5 - Valorisation de la cellule : n’oublier personne
La qualité se mesure au sens global. Pour évaluer objectivement les apports réels et les bénéfices de la cellule, un recul de deux ans minimum est nécessaire. Dans tous les cas, valoriser les gains par une communication régulière sur les « réussites » est l’une des clés du succès. Les métriques peuvent être multiples : la mesure de la satisfaction des métiers (enquête), des indicateurs qualité (respect ou diminution des délais, pourcentage d'anomalies corrigées lors des phases d’intégration, de recette et de production), l’estimation ETP (équivalent temps plein) gagnée, etc.

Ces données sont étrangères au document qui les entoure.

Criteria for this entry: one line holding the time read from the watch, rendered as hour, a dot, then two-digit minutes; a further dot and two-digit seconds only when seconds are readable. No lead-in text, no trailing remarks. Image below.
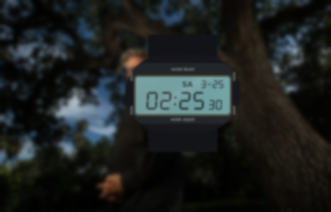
2.25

En outre, pour que l’ensemble des acteurs se sentent concernés et valorisés, la communication ne doit pas se limiter aux seules Direction Générale et Direction des Systèmes d’Information. A la clé, une diminution de la résistance au changement à la fois du côté des métiers et de la MOA, mais aussi des équipes de la DSI, qui ne se sentiront pas menacées, mais au contraire soutenues par la cellule.
6 - Politique RH : penser évolution de carrière
C’est l’un des facteurs clés de la réussite. Pourtant, la gestion des ressources humaines de la cellule de tests est trop souvent négligée. Pour éviter de créer une équipe d’experts, coupée des métiers et avec des perspectives d’évolution limitées, il est nécessaire d’organiser son renouvellement. Ainsi, les missions effectuées par un collaborateur dans une cellule de tests doivent être valorisées et s’intégrer dans un plan de carrière.
Dans tous les cas, les équipes de la cellule doivent impérativement associer les compétences de « testeurs professionnels » (issus notamment des cursus spécifiques comme ceux du CFTL ou de l’ISTQB) et de collaborateurs issus des métiers et de la DSI, pour répondre aux enjeux métier et techniques.